Exercise directions: Render the extracted text of all items below as a single numbered list, one line per entry, skipping blank lines. Leave the page images out of the output.

[Page images with their extracted text]
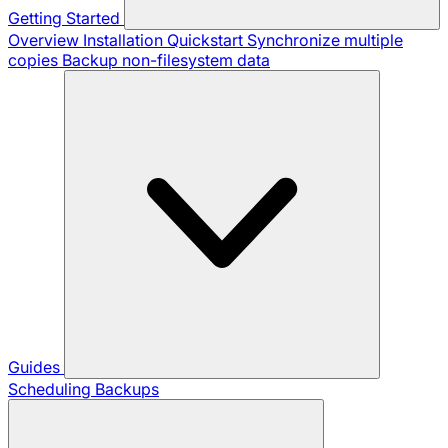
Getting Started
Overview
Installation
Quickstart
Synchronize multiple
copies
Backup non-filesystem data
Guides
Scheduling Backups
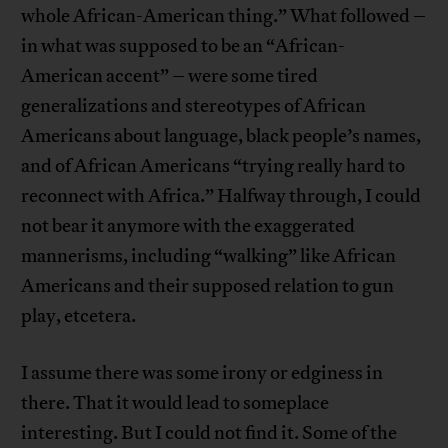
whole African-American thing.” What followed –
in what was supposed to be an “African-
American accent” – were some tired
generalizations and stereotypes of African
Americans about language, black people’s names,
and of African Americans “trying really hard to
reconnect with Africa.” Halfway through, I could
not bear it anymore with the exaggerated
mannerisms, including “walking” like African
Americans and their supposed relation to gun
play, etcetera.
I assume there was some irony or edginess in
there. That it would lead to someplace
interesting. But I could not find it. Some of the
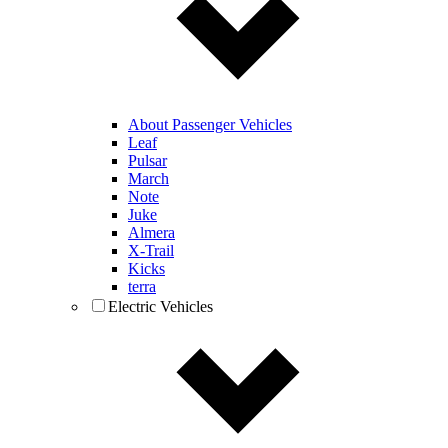
About Passenger Vehicles
Leaf
Pulsar
March
Note
Juke
Almera
X-Trail
Kicks
terra
Electric Vehicles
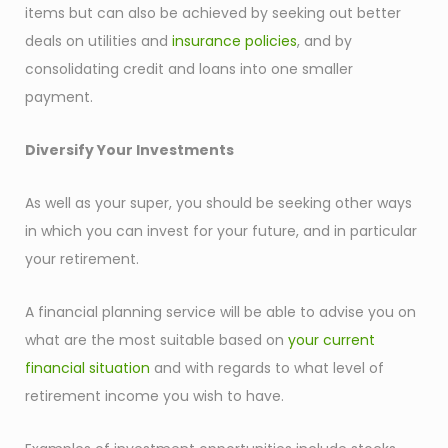
items but can also be achieved by seeking out better
deals on utilities and
insurance policies
, and by
consolidating credit and loans into one smaller
payment.
Diversify Your Investments
As well as your super, you should be seeking other ways
in which you can invest for your future, and in particular
your retirement.
A financial planning service will be able to advise you on
what are the most suitable based on
your current
financial situation
and with regards to what level of
retirement income you wish to have.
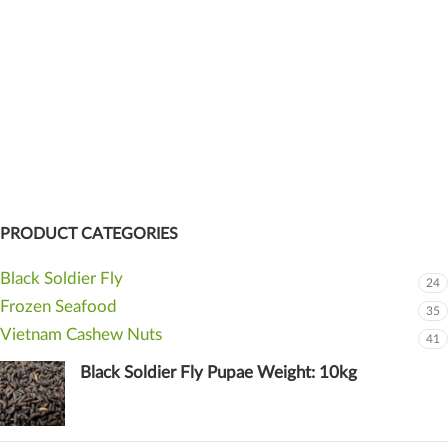
PRODUCT CATEGORIES
Black Soldier Fly
24
Frozen Seafood
35
Vietnam Cashew Nuts
41
Black Soldier Fly Pupae Weight: 10kg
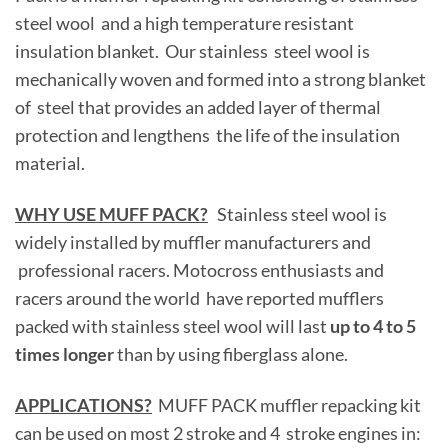
steel wool and a high temperature resistant
insulation blanket. Our stainless steel wool is
mechanically woven and formed into a strong blanket
of steel that provides an added layer of thermal
protection and lengthens the life of the insulation
material.
WHY USE MUFF PACK?
Stainless steel wool is
widely installed by muffler manufacturers and
professional racers. Motocross enthusiasts and
racers around the world have reported mufflers
packed with stainless steel wool will last
up to 4 to 5
times longer
than by using fiberglass alone.
APPLICATIONS?
MUFF PACK muffler repacking kit
can be used on most 2 stroke and 4 stroke engines in:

Reply to the task:
1. Getting Started
2. Overview
3. Installation
4. Quickstart
5. Synchronize multiple
6. copies
7. Backup non-filesystem data
8. Guides
9. Scheduling Backups
10. whole African-American thing.” What followed –
11. in what was supposed to be an “African-
12. American accent” – were some tired
13. generalizations and stereotypes of African
14. Americans about language, black people’s names,
15. and of African Americans “trying really hard to
16. reconnect with Africa.” Halfway through, I could
17. not bear it anymore with the exaggerated
18. mannerisms, including “walking” like African
19. Americans and their supposed relation to gun
20. play, etcetera.
21. I assume there was some irony or edginess in
22. there. That it would lead to someplace
23. interesting. But I could not find it. Some of the
24. About Passenger Vehicles
25. Leaf
26. Pulsar
27. March
28. Note
29. Juke
30. Almera
31. X-Trail
32. Kicks
33. terra
34. Electric Vehicles
35. items but can also be achieved by seeking out better
36. deals on utilities and
37. insurance policies
38. , and by
39. consolidating credit and loans into one smaller
40. payment.
41. Diversify Your Investments
42. As well as your super, you should be seeking other ways
43. in which you can invest for your future, and in particular
44. your retirement.
45. A financial planning service will be able to advise you on
46. what are the most suitable based on
47. your current
48. financial situation
49. and with regards to what level of
50. retirement income you wish to have.
51. PRODUCT CATEGORIES
52. Black Soldier Fly
53. 24
54. Frozen Seafood
55. 35
56. Vietnam Cashew Nuts
57. 41
58. Black Soldier Fly Pupae Weight: 10kg
59. steel wool and a high temperature resistant
60. insulation blanket. Our stainless steel wool is
61. mechanically woven and formed into a strong blanket
62. of steel that provides an added layer of thermal
63. protection and lengthens the life of the insulation
64. material.
65. WHY USE MUFF PACK?
66. Stainless steel wool is
67. widely installed by muffler manufacturers and
68. professional racers. Motocross enthusiasts and
69. racers around the world have reported mufflers
70. packed with stainless steel wool will last
71. up to 4 to 5
72. times longer
73. than by using fiberglass alone.
74. APPLICATIONS?
75. MUFF PACK muffler repacking kit
76. can be used on most 2 stroke and 4 stroke engines in:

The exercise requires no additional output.